Secondly, in the case of an unclaimed inheritance, the court appoints, ex officio or on request, an administrator of the estate.
9.2 Who is entitled to execute the disposition upon death of the deceased and/or to administrate the estate?
In their will, a testator may appoint the executor (wykonawca), who will administer the estate after the testator’s death. The executor’s appointment becomes effective when the succession opens (i.e. upon the death of the testator). The appointed executor may submit a declaration refusing to accept the appointment as executor to a court or a notary. Such a declaration results in the forfeiture of the status of the executor of the will. If no executor has been appointed or if the appointed executor has refused to accept the appointment, the estate is administered by the heirs.
9.3 What powers does an administrator have?

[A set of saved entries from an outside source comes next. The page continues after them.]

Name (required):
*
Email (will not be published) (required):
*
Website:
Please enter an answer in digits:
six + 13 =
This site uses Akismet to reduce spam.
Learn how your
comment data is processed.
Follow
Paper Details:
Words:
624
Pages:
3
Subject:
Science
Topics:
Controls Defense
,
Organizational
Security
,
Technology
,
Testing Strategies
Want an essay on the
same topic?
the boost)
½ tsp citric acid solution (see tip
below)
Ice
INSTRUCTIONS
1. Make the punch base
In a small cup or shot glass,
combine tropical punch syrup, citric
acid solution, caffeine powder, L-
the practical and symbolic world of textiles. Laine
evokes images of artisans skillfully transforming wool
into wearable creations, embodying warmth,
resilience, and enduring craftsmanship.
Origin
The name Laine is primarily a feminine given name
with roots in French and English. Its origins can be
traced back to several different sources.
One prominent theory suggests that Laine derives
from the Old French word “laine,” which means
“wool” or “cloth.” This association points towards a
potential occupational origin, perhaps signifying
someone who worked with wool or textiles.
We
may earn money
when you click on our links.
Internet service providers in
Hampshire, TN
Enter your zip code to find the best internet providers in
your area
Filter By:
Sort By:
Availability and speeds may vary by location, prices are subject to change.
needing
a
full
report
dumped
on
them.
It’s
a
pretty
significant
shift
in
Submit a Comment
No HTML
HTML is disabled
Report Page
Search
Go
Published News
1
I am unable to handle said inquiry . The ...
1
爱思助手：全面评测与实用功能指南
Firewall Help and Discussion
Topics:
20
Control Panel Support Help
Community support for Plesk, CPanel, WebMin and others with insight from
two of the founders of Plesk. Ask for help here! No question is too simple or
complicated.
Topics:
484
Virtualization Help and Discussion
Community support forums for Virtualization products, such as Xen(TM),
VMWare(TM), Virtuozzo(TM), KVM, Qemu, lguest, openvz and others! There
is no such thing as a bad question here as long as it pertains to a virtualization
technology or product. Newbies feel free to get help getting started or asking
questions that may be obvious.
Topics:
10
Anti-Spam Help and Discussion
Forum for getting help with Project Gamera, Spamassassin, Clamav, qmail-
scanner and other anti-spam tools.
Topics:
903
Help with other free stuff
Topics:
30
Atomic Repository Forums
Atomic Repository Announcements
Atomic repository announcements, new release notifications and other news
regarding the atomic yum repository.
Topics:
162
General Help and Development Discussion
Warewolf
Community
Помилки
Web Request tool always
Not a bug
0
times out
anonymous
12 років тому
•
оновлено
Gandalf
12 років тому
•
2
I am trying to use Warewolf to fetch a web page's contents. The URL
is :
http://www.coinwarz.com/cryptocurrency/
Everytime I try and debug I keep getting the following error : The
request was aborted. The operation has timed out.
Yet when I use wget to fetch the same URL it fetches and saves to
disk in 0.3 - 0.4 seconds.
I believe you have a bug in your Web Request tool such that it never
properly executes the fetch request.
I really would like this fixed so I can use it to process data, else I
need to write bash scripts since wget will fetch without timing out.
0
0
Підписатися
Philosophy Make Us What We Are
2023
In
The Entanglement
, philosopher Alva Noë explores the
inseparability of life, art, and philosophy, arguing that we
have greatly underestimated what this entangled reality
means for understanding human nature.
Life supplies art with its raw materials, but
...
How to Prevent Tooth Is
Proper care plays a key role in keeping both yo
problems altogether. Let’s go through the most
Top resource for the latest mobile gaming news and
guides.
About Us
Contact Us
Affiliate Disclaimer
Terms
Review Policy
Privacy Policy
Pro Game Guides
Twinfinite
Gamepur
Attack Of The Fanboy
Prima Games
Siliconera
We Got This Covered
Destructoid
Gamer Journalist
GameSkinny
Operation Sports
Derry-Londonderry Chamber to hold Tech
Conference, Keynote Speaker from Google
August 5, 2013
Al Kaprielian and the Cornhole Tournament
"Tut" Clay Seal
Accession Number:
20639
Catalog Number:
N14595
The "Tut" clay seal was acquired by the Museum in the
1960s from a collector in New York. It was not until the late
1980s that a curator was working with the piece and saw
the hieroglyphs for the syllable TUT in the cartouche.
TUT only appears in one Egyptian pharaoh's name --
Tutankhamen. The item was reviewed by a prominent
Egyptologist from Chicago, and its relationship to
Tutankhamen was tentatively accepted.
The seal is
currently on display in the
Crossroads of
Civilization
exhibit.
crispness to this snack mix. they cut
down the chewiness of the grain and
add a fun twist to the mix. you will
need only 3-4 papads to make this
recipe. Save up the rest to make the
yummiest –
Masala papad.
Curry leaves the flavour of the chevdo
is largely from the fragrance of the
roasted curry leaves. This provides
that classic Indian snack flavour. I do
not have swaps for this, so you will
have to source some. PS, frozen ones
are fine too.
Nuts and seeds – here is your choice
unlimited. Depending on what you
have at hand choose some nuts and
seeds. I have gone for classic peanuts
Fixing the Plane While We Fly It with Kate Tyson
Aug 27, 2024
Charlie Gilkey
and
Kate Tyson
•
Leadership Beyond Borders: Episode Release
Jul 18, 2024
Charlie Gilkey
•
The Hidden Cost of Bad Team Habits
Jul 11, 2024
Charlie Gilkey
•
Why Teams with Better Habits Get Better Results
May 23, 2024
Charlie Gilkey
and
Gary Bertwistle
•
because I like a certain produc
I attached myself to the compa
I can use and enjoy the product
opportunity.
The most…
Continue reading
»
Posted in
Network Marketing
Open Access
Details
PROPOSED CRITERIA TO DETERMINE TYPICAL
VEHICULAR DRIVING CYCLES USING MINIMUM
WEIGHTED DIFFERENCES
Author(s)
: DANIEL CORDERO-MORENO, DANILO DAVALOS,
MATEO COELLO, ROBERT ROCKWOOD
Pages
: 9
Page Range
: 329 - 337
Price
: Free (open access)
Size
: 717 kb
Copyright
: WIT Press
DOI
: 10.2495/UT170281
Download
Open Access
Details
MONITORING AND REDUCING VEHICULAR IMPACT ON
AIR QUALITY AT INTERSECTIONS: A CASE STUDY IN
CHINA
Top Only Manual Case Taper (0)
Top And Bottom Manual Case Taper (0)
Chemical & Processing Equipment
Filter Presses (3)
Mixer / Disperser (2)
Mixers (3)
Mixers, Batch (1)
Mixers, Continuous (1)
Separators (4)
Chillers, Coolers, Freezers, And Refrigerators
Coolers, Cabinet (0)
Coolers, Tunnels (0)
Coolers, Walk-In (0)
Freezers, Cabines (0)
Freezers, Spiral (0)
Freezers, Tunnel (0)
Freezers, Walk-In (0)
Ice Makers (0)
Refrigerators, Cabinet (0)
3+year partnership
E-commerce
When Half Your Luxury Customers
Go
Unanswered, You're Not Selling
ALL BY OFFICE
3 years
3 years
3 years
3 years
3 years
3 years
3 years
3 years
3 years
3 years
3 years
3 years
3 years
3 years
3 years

The executor of a will should administer the estate, pay debts under the succession, in particular execute bequests and instructions, and subsequently distribute the estate to the heirs in accordance with the will and the relevant legislation and, in all cases, immediately after distributing the estate.
The executor may sue and be sued in matters arising from the administration of the estate, an organised part thereof or a specified asset. They may also sue in matters relating to rights forming part of the inheritance and be sued in matters relating to debts under the succession.
The executor should also issue the subject of a specific bequest to the person to which such a bequest was made.
10 Which documents are typically issued under national law in the course of or at the end of succession proceedings proving the status and rights of the beneficiaries? Do they have specific evidentiary effects?
A person who is a statutory heir must submit copies of appropriate civil status documents to demonstrate their relationship to the deceased (e.g. birth certificate, marriage certificate). An heir or legatee should submit the will to demonstrate their rights to the inheritance.